Salvatore Cordileone, the San Francisco archbishop, has asked Gavin Newsom to stop efforts to permanently remove a statue of Father Junípero Serra from the state’s capitol. Photograph: Jessica Christian / AP

Archbishops urge California governor to save controversial statue of 18th-century priest

SACRAMENTO (CA)
The Guardian [London, England]

September 15, 2021

By Dani Anguiano

[Photo above: Salvatore Cordileone, the San Francisco archbishop, has asked Gavin Newsom to stop efforts to permanently remove a statue of Father Junípero Serra from the state’s capitol. Photograph: Jessica Christian / AP]

The monument to Father Junípero Serra has been in storage since it was toppled during a protest in the state capitol last summer

Two archbishops have asked California’s governor to stop efforts to permanently remove a statue of Father Junípero Serra from state’s capitol. The 18th century priest founded the California mission system, in which Native Americans were subjected to violence and forced labor.

Salvatore Cordileone, the San Francisco archbishop, and José Gomez, the archbishop of Los Angeles, pleaded with Gavin Newsom in an opinion piece for the Wall Street Journal to save the controversial statue of Serra.

Lawmakers passed a bill last month, which still requires Newsom’s signature, to replace the statue with a monument to local Indigenous nations. The Serra statue has been in storage since demonstrators toppled it during a racial justice protest in Sacramento’s Capitol park last summer. In June 2020, protesters also pulled down Serra statues in Los Angeles and San Francisco, along with statues of Ulysses S Grant and Francis Scott Key.

“Serra was a complex character, but he defended Indigenous people’s humanity, decried the abuse of Indigenous women, and argued against imposing the death penalty on natives who had burned down a mission and murdered one of his friends,” the archbishops wrote in the Wall Street Journal.

The bill to replace the statue argues that “enslavement of both adults and children, mutilation, genocide, and assault on women were all part of the mission period initiated and overseen by Father Serra.”

Six northern California tribes have offered their support for the bill.

“The statue of a figure that represents the Mission period – another earlier time of genocide, slavery, and other degradations imposed upon California Indians – strikes twice at our history,” said Jesus Tarango, the chair of Wilton Rancheria, a tribe that sponsored the bill. “We have yet to see a full telling of what it took to build the State Capitol and who paid that cost. This bill will begin to tell that history for us and for future generations.”

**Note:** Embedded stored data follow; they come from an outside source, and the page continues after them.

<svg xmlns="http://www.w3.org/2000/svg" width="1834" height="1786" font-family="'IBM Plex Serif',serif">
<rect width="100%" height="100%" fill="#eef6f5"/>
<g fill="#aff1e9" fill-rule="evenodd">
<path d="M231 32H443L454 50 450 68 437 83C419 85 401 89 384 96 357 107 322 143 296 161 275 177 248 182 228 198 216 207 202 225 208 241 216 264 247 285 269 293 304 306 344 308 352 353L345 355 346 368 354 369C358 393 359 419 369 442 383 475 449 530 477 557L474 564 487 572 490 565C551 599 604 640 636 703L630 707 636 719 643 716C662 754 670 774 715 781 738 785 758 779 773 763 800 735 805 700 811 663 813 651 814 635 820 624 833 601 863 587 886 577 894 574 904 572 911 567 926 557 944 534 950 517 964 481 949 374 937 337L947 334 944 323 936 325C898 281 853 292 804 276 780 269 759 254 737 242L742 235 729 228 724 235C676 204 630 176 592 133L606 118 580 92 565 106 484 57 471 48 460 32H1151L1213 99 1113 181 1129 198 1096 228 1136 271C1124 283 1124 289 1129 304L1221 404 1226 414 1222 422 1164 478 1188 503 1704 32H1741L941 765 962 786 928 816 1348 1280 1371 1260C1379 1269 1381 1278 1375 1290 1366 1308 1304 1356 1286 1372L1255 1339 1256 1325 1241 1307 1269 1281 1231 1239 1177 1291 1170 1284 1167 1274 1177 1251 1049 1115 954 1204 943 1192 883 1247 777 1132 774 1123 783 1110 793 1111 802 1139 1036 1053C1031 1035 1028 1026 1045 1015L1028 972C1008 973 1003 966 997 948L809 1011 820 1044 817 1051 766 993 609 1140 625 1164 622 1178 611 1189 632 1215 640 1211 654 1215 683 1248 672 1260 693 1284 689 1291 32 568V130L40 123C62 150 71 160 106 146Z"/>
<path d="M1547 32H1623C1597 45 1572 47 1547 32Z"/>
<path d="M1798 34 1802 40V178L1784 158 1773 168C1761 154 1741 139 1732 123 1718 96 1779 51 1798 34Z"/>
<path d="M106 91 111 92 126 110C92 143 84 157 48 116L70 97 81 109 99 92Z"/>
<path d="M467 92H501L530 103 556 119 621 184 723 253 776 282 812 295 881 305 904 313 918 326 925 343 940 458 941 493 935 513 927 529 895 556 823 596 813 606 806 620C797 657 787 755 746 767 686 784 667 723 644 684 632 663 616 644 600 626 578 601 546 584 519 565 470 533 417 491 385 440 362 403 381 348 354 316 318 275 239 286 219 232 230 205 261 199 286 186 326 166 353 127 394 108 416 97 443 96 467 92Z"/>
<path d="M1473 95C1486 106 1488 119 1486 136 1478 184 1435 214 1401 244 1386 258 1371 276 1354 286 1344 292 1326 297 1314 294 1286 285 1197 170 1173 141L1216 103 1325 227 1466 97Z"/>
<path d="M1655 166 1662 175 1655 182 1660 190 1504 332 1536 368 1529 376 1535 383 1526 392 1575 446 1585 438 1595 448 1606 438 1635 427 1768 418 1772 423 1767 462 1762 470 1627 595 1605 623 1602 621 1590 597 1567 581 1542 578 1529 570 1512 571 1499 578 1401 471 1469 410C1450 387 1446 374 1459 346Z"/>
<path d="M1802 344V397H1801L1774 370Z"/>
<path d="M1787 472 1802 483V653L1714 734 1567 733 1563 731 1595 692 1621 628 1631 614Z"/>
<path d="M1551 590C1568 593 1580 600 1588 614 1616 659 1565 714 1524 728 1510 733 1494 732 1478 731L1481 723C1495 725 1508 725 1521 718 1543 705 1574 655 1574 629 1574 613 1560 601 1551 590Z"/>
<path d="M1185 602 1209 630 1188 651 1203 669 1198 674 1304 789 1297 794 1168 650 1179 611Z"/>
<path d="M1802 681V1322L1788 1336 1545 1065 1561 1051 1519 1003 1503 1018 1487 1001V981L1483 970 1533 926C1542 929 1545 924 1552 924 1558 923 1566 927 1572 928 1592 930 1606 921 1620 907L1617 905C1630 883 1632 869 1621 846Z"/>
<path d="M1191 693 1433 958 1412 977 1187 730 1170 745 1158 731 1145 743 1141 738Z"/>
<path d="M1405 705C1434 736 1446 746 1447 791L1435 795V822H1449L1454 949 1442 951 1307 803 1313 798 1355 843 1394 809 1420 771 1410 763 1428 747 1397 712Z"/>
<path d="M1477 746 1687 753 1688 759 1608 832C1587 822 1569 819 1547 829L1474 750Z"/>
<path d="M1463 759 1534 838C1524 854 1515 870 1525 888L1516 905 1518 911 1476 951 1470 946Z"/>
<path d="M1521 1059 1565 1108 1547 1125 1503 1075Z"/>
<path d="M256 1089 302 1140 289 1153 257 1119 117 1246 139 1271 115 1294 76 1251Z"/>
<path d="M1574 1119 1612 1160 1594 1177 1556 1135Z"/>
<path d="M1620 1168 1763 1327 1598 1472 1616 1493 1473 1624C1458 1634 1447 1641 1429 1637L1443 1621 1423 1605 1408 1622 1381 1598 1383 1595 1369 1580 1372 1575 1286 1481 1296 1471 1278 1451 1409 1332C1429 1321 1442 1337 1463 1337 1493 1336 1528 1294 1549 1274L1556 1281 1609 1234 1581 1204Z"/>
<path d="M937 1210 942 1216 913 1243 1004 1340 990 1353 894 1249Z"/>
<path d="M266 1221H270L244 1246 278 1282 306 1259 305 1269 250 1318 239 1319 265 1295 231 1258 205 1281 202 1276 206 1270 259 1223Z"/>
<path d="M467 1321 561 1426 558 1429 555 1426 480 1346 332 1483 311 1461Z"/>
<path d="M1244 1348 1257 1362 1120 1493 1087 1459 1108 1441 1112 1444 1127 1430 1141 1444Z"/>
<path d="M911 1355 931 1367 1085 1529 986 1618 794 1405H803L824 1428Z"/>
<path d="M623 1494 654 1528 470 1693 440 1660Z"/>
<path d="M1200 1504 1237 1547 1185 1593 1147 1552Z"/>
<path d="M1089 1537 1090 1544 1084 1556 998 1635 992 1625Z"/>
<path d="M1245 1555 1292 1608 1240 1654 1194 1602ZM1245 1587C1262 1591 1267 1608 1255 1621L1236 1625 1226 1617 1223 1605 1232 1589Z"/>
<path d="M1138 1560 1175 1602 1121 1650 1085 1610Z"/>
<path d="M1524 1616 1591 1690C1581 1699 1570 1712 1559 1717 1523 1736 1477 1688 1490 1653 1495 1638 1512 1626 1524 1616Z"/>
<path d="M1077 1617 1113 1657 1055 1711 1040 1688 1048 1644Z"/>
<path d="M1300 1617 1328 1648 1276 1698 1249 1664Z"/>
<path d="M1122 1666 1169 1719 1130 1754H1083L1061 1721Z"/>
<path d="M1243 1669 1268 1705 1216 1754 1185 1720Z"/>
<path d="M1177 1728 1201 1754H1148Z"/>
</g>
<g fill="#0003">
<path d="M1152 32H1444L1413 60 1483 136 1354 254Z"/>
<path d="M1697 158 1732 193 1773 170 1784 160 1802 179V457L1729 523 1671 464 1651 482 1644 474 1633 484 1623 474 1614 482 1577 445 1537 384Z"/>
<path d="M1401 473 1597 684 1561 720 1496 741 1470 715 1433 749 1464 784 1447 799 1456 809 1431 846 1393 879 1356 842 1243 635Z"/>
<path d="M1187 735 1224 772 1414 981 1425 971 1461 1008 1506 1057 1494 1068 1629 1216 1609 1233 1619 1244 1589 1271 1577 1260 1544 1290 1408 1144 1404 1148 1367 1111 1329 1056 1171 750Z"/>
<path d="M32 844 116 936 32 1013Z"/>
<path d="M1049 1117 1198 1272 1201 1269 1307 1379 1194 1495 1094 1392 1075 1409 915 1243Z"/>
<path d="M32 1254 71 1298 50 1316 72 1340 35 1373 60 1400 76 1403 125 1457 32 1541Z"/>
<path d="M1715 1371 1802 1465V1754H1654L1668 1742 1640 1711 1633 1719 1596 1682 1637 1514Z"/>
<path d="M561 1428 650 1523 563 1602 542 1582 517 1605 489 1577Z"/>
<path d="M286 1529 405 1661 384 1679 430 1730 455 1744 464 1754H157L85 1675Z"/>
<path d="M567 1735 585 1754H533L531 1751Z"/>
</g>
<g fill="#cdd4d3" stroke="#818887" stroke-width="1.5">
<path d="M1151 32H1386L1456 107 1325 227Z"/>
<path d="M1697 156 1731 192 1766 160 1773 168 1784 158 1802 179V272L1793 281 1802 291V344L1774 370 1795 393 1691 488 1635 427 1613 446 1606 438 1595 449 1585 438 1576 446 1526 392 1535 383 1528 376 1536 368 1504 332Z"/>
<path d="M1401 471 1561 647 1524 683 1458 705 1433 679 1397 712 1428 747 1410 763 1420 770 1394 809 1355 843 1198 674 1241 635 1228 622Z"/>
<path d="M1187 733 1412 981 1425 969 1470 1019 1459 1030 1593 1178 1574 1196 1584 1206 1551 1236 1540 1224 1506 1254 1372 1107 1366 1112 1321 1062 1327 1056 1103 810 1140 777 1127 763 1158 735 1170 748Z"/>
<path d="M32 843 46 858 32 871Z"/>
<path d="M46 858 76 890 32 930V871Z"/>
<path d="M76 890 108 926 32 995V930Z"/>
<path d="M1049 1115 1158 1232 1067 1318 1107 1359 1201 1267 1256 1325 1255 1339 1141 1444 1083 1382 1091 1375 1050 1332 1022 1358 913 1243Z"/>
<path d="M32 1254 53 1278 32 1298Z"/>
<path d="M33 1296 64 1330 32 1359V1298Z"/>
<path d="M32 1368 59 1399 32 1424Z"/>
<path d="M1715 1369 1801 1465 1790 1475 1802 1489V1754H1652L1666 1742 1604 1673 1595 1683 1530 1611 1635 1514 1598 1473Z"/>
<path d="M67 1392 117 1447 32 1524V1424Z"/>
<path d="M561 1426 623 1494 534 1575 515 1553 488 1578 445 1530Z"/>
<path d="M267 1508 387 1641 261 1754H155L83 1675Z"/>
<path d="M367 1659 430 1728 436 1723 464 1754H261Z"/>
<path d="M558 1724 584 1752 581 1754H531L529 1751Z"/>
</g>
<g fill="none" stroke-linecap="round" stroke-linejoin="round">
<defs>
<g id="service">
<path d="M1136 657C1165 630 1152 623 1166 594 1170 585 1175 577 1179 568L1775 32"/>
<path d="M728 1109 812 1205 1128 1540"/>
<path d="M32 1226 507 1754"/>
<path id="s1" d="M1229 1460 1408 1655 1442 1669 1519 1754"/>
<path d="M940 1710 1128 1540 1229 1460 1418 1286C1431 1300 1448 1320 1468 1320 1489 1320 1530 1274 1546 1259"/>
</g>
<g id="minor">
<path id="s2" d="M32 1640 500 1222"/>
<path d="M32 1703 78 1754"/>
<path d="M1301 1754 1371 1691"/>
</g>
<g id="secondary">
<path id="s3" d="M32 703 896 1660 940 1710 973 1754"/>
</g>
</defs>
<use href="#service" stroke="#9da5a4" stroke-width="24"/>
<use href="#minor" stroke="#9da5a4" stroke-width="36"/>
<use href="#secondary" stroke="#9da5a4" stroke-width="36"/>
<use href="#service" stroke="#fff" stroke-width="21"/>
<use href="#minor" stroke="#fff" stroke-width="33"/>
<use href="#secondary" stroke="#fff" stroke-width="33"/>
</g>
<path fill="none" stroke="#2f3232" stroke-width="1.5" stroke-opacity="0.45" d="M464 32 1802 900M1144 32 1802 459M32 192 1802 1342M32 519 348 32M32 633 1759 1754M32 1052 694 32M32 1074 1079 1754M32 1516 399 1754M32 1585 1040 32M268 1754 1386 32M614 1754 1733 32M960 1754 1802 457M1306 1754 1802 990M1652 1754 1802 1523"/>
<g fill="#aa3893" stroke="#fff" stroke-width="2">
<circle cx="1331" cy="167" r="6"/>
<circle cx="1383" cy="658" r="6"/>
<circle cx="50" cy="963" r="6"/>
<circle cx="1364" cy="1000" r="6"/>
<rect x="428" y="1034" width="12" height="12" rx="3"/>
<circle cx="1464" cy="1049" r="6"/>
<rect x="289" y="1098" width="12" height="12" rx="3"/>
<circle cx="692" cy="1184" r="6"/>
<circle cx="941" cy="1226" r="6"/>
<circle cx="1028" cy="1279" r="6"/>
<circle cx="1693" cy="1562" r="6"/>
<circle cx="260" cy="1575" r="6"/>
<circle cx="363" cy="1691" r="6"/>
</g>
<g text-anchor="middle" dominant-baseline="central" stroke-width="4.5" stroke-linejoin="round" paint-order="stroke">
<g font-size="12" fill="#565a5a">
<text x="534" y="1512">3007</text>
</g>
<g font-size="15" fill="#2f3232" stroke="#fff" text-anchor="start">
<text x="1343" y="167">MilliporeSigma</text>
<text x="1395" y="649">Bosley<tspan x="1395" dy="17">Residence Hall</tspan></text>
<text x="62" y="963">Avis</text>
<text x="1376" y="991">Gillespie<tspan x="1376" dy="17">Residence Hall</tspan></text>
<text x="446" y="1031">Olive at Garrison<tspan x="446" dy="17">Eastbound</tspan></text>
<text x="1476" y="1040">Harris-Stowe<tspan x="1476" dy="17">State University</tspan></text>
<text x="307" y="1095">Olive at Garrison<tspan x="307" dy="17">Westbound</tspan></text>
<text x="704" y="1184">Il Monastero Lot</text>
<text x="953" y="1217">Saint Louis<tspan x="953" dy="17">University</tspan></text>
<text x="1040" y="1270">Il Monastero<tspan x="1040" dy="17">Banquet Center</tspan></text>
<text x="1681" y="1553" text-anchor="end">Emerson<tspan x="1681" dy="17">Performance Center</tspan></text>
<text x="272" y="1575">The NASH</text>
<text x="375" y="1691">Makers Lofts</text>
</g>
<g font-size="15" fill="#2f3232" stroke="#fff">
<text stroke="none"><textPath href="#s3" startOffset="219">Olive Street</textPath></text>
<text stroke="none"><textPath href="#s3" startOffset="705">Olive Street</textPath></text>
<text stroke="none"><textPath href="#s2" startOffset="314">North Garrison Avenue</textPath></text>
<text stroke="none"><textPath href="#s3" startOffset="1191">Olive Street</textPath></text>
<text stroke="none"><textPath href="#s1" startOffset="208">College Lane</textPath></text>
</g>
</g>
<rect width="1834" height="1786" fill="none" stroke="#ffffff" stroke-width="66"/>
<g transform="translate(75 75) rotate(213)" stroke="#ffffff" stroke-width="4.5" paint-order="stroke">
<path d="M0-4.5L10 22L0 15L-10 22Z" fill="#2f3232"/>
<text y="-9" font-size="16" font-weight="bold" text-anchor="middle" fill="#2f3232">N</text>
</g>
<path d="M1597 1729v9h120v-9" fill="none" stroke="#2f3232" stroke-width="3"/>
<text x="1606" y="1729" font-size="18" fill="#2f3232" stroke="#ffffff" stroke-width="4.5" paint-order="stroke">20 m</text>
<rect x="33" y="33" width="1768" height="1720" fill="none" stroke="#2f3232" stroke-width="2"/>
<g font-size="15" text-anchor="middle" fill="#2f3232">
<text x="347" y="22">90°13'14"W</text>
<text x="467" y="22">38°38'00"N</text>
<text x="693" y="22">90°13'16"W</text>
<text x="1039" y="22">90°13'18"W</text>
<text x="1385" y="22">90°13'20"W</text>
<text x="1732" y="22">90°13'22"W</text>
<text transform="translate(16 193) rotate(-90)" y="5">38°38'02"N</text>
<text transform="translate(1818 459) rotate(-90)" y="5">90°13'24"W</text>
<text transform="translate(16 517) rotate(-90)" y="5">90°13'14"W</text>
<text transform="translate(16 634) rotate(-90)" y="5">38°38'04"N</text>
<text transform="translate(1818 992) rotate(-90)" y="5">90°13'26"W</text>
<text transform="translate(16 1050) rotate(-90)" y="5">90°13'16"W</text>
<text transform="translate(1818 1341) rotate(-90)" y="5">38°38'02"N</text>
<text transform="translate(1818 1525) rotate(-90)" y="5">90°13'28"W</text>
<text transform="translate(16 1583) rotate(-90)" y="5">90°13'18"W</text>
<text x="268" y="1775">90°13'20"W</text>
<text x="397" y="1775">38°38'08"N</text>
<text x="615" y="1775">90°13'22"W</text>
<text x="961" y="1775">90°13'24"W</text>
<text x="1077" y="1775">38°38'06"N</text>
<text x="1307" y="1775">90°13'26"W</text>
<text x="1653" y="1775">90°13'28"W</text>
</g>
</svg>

Father Junípero Serra is known as the founder of California’s mission system, in which Native Americans were subjected to violence and forced labor. Photograph: Frederic J Brown/AFP / Getty Images
Father Junípero Serra is known as the founder of California’s mission system, in which Native Americans were subjected to violence and forced labor. Photograph: Frederic J Brown/AFP / Getty Images

In 2015, Pope Francis decided to elevate Serra to sainthood, sparking outrage among Native Americans in California and prompting protests outside heavily visited missions, as well as petitions and open letters to the pope and political leaders in the state.

Tens of thousands of Native Americans were forced into the mission system under Serra’s leadership. They were used as forced labour to build mission farming projects, poorly fed, separated from family and forced into tight living quarters, where many were killed by disease. Rebellions were brutally put down.

The bill to remove the statue comes as cities, schools and parks across California, and the US, are reconsidering controversial monuments and names with racist histories. Richmond, Virginia, removed a statue of the Confederate general Robert E Lee last week after a decades-long campaign. A popular California ski resort announced this week it had changed its name to remove a racist and misogynistic slur used to disparage Indigenous women.